In 1855, Edward Burne-Jones and William Morris, student friends at Oxford, decided to abandon their theological studies and become artists. They turned for guidance to Dante Gabriel Rossetti, a leader of the Pre-Raphaelite Brotherhood, which was a group of English painters, poets, and critics who rejected the mechanistic approach of the artists who succeeded Raphael and Michelangelo.

Over the past century, the Metropolitan Museum of Art in New York City has assembled a modest, yet varied and surprisingly cohesive group of objects representing the accomplishments of this extraordinary trio and their circle.

Webb Cabinet "The Backgammon Players"

The Pre-Raphaelite Legacy: British Art and Design features approximately 30 objects from across the museum including paintings, drawings, furniture, textiles, stained glass, and illustrated books highlighting this key period when the Pre-Raphaelite vision was adapted and transformed. Select loans from private collections also enhance the presentation.

Burne Jones' Angeli Laudantes

The group was said to have galvanized British painting by rejecting academic convention and sought to emulate the vividness and sincerity of art from before the time of Raphael. They were renowned for their intensity, productivity and duration, and stimulated fresh goals and styles that defined the second wave of Pre-Raphaelite art from the 1860s through the 1890s.

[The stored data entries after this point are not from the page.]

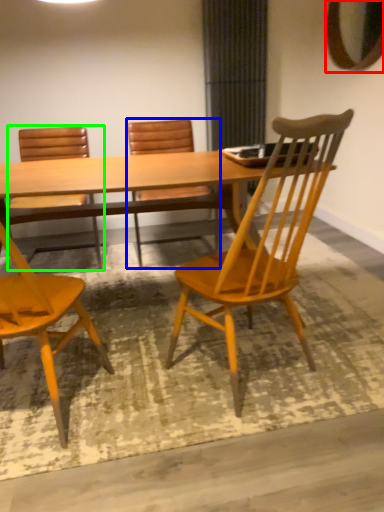
Question: Based on their relative distances, which object is farther from mirror (highlighted by a red box)? Choose from chair (highlighted by a blue box) and chair (highlighted by a green box).

Choices:
 (A) chair
 (B) chair

Answer: (B)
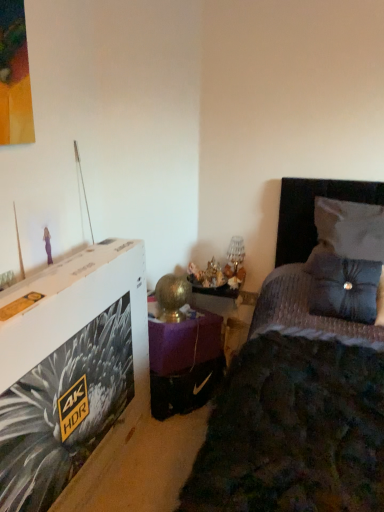
Question: Would you say velvet dark blue bed at center contains purple velvet table at center?

Choices:
 (A) no
 (B) yes

Answer: (A)

Question: Can you confirm if velvet dark blue bed at center is smaller than purple velvet table at center?

Choices:
 (A) yes
 (B) no

Answer: (B)

Question: Is velvet dark blue bed at center shorter than purple velvet table at center?

Choices:
 (A) yes
 (B) no

Answer: (B)

Question: Can you confirm if velvet dark blue bed at center is bigger than purple velvet table at center?

Choices:
 (A) yes
 (B) no

Answer: (A)

Question: Is velvet dark blue bed at center not near purple velvet table at center?

Choices:
 (A) yes
 (B) no

Answer: (B)

Question: Does velvet dark blue bed at center have a greater width compared to purple velvet table at center?

Choices:
 (A) yes
 (B) no

Answer: (A)

Question: Is velvet dark blue bed at center at the left side of white fabric pillow at upper right, the second pillow in the bottom-to-top sequence?

Choices:
 (A) yes
 (B) no

Answer: (A)

Question: Is velvet dark blue bed at center smaller than white fabric pillow at upper right, the second pillow in the bottom-to-top sequence?

Choices:
 (A) yes
 (B) no

Answer: (B)

Question: Is velvet dark blue bed at center to the right of white fabric pillow at upper right, arranged as the first pillow when viewed from the top, from the viewer's perspective?

Choices:
 (A) no
 (B) yes

Answer: (A)

Question: Does velvet dark blue bed at center have a lesser height compared to white fabric pillow at upper right, the second pillow in the bottom-to-top sequence?

Choices:
 (A) no
 (B) yes

Answer: (A)

Question: From the image's perspective, does velvet dark blue bed at center appear lower than white fabric pillow at upper right, arranged as the first pillow when viewed from the top?

Choices:
 (A) yes
 (B) no

Answer: (A)

Question: Is velvet dark blue bed at center further to camera compared to white fabric pillow at upper right, the second pillow in the bottom-to-top sequence?

Choices:
 (A) no
 (B) yes

Answer: (A)

Question: Considering the relative sizes of white fabric pillow at upper right, arranged as the first pillow when viewed from the top, and satin blue pillow at right, arranged as the 1th pillow when ordered from the bottom, in the image provided, is white fabric pillow at upper right, arranged as the first pillow when viewed from the top, thinner than satin blue pillow at right, arranged as the 1th pillow when ordered from the bottom,?

Choices:
 (A) yes
 (B) no

Answer: (B)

Burne Jones' "The Love Song"

Works by Burne-Jones anchor the exhibition, including his masterpiece The Love Song (1868–77), the Metropolitan Museum’s sole major Pre-Raphaelite painting. An early painted cabinet from 1861 and a late tapestry from 1898, both products of Burne-Jones’s long, fruitful collaboration with Morris are also on display, along with supporting works by artists ranging from Ford Madox Brown to Aubrey Beardsley and Julia Margaret Cameron, revealing the enduring impact of Pre-Raphaelite ideals as they were taken up by others and developed across a range of media.

The exhibition is on view in the Robert Lehman Wing, Gallery 955 on the main floor through October 26.